Students to raise money for Gaza victims this month

A year after Operation Cast Lead--one of the deadliest attacks of the recent Gaza conflict--Students for Justice in Palestine (SJP) are organizing a series of events to raise aid money and keep students informed.

A part of Gaza Commemoration Month, SJP-organized events include fund raising for a United Nations relief agency, a "justice café," and a lecture by a prominent Palestinian-American academic. "We should reflect upon this [conflict] so that we figure out a way to avoid it in the future," third-year and SJP president Nadia Ismail said.

Proceeds from this week's tabling will go to the UN's relief agency, whose headquarters were hit by Israeli artillery fire last January, Ismail said. The organization continues to provide humanitarian aid to thousands of Palestinians.

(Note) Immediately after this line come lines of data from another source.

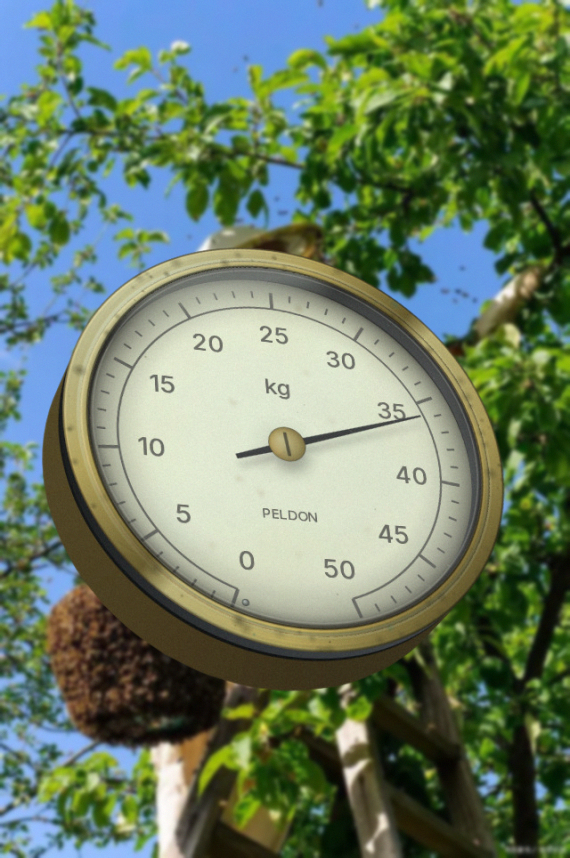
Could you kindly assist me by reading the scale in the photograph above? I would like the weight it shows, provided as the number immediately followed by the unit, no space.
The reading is 36kg
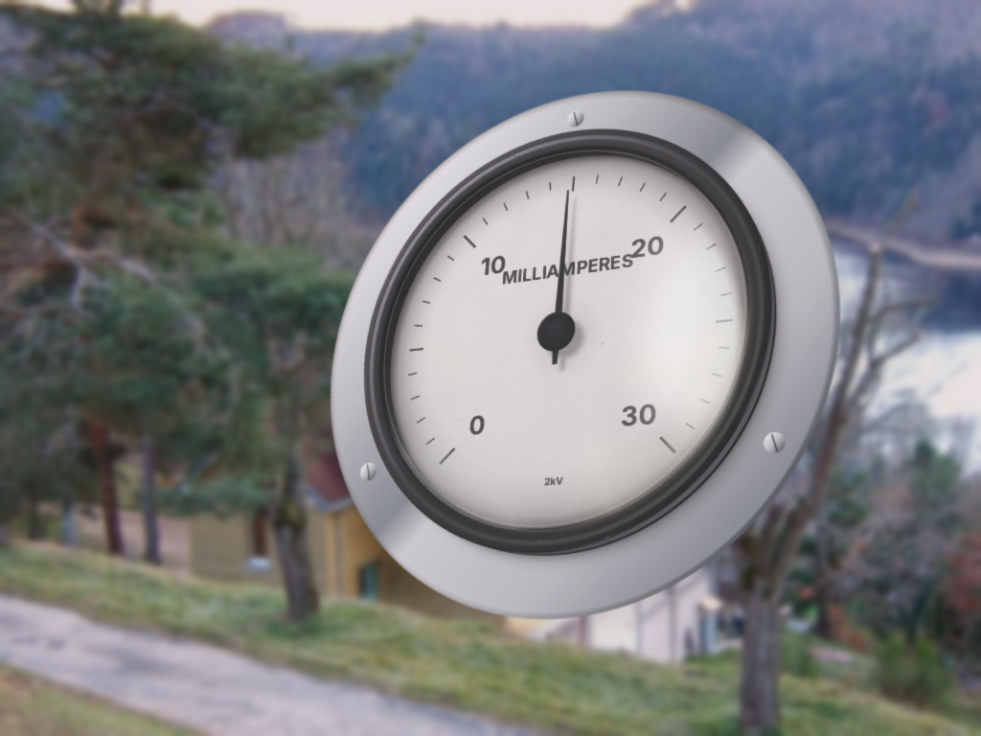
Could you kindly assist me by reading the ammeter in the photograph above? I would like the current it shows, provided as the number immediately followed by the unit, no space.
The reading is 15mA
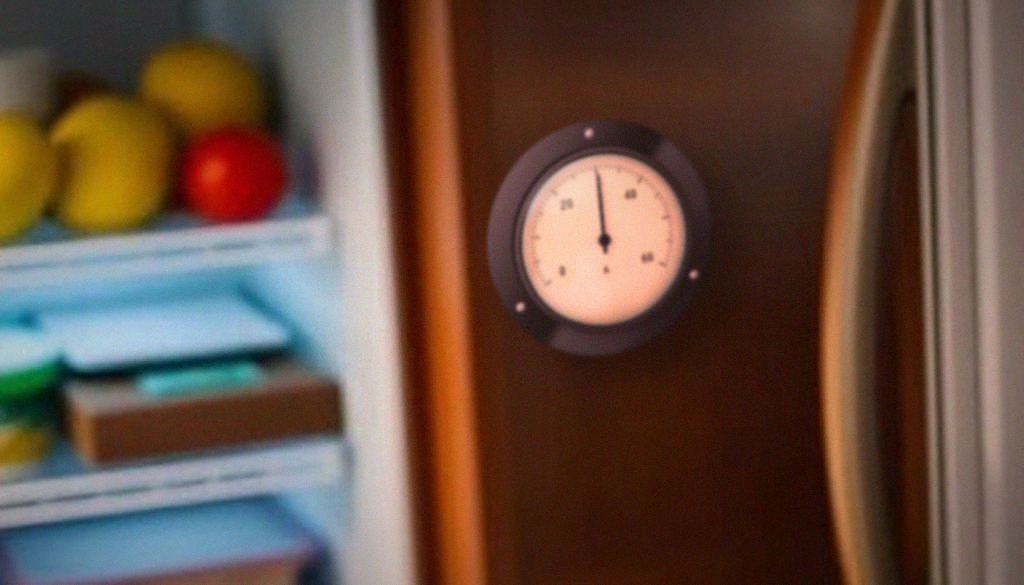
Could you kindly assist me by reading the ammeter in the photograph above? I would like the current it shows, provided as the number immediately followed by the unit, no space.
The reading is 30A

Next week, SJP will host a "justice café," featuring performances from SJP, Organization of Black Students, and Hillel members meant to start a discussion of "issues of justice and injustice," Ismail said.

Dr. Hatem Bazian, a Palestinian-American professor at the University of California-Berkley, will lead a panel at the end of the month with a representative of the Palestinian Children’s Relief Fund. The event, "Beseiged Gaza: One Year Later," is set for January 29.

Ismail said the events will correct misunderstandings many have about the Gaza conflict. “A lot of people do not understand the situation and this misunderstanding has led to not caring,” she said.

Chicago Friends of Israel President and second-year Hayley Ossip agreed that few students understand the conflict, and said SJP's current program was "definitely better" than last year's controversial flash mob, where participants froze in place in Hutch Commons and Bartlett to bring attention to perceived Israeli wrongdoing. "I applaud them for doing it in such a civil way," she said.

SJP members “have all the right to be sad about the loss of human life,” Ossip said. “However, we look at the Gaza situation as something different, with a bit more focus on why it had to happen...There was value in the Gaza war."